◆ **Directions**
[1] In the Dory announcement thread, which version of Dory is said to be available now?
[2] Rewrite the paragraph of the Dory announcement thread that begins "Version 1.1.0 of Dory is now available" as a short bulleted list that keeps its main facts.
[3] Finish out the Dory announcement thread with a few more sentences, starting right after its last line.

╭─ Selected text

2016-06-12 Thread Gwen Shapira
Dory is pretty cool (even though it is named after a somewhat dorky
fish). Thank you for sharing :)

On Sun, Jun 12, 2016 at 1:24 AM, Dave Peterson  wrote:
> Hello Kafka users,
>
> Version 1.1.0 of Dory is now available.  See
> https://github.com/dspeterson/dory for details.  Dory is the successor
> to Bruce (https://github.com/tagged/bruce), a Kafka producer daemon I
> created while working at if(we) (http://www.ifwe.co/).  The code has
> seen a number of improvements since its initial release in September
> 2014.  The list of example clients for various programming languages
> has also been extended.  Dory maintains full backward compatibility
> with Bruce, so existing users can easily switch.

╰─
╭─ Given entries

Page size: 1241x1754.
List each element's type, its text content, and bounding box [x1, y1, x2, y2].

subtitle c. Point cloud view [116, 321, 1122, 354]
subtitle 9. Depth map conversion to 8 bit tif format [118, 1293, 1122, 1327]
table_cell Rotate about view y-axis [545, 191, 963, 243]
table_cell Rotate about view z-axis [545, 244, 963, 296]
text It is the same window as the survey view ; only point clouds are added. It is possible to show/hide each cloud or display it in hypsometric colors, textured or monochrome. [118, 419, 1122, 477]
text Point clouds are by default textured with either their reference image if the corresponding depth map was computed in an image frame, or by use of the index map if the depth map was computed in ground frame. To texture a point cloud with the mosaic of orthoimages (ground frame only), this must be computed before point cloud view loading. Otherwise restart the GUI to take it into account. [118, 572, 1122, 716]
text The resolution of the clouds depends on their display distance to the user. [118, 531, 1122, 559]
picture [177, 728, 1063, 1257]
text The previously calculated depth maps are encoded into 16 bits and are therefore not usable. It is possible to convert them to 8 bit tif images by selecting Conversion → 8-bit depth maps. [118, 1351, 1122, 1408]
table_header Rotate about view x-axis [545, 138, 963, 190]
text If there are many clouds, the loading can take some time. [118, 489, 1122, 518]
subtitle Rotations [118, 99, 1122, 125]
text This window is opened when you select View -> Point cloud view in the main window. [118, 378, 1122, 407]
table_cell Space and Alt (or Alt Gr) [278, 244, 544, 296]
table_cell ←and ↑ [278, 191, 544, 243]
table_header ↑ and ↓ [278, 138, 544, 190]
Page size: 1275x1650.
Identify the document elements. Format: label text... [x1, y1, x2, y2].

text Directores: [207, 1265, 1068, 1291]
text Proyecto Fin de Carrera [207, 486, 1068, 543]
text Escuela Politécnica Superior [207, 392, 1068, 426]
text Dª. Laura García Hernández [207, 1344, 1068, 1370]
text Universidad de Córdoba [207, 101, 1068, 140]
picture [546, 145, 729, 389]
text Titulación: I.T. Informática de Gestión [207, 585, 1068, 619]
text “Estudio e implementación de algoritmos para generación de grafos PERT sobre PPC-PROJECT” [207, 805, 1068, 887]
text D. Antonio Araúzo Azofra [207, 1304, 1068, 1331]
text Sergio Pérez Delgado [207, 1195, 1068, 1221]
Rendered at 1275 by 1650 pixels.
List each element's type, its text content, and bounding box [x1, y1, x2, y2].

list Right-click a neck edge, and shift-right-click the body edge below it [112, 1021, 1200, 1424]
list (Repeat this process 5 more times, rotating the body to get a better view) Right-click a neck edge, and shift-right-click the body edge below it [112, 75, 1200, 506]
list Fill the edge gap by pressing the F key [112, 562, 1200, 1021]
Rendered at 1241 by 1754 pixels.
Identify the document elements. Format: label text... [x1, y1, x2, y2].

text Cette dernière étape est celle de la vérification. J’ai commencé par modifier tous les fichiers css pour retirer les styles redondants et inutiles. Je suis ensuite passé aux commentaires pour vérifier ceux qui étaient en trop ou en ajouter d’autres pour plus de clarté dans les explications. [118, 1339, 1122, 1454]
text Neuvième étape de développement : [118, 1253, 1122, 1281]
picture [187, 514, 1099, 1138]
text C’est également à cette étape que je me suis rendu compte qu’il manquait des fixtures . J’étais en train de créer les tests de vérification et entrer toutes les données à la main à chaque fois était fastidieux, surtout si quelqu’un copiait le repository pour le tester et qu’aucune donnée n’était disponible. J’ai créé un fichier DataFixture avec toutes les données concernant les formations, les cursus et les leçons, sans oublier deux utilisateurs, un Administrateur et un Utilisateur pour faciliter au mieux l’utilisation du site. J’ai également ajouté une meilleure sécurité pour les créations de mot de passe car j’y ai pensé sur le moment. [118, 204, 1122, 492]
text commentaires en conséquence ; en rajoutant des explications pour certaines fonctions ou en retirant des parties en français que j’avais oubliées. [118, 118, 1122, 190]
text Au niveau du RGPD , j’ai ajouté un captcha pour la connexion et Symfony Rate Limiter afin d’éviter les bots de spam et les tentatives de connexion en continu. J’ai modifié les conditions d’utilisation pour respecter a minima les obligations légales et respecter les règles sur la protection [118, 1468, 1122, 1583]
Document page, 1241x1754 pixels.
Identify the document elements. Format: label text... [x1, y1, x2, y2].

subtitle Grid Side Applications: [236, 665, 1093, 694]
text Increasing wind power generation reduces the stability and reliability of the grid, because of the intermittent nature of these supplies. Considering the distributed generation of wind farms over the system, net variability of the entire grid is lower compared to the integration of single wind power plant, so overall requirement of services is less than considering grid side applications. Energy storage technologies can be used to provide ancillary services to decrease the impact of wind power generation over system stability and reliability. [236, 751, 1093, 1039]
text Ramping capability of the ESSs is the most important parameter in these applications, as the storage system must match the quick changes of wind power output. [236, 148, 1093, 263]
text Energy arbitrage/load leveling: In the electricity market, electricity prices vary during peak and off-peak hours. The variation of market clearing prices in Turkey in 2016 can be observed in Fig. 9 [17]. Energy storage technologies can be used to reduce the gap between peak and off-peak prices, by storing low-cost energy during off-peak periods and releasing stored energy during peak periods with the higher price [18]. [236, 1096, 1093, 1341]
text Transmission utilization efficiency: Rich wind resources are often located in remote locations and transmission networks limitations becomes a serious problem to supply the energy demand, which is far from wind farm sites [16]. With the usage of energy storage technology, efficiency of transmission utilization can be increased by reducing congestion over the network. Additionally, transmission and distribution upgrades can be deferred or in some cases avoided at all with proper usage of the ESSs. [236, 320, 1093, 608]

╰─

◆ **Expected responses**
[1] Version 1.1.0.

[2]
- Dory version 1.1.0 is available; details are at https://github.com/dspeterson/dory.
- Dory succeeds Bruce (https://github.com/tagged/bruce), a Kafka producer daemon Dave Peterson created while working at if(we).
- The code has improved in several ways since its first release in September 2014.
- The list of example clients for various programming languages has grown.
- Dory is fully backward compatible with Bruce, so existing users can switch easily.

[3]
>
> The latest release adds support for receiving messages from clients by
> UNIX domain stream socket or local TCP.  Although UNIX domain
> datagrams are still the preferred means of sending messages in most
> cases, the option of using stream sockets facilitates sending messages
> too large to fit in a single datagram.  The local TCP option
> facilitates adding support for clients written in programming
> languages that do not provide easy access to UNIX domain sockets.
>
> Dory's wiki page http://dory.wikidot.com/start contains a list of
> ideas for additional features and other improvements.  Community
> feedback is welcomed and appreciated.  If you have ideas for things
> you would like to see in future releases, please add them to the list.
> Also, please contribute code if you can afford the time.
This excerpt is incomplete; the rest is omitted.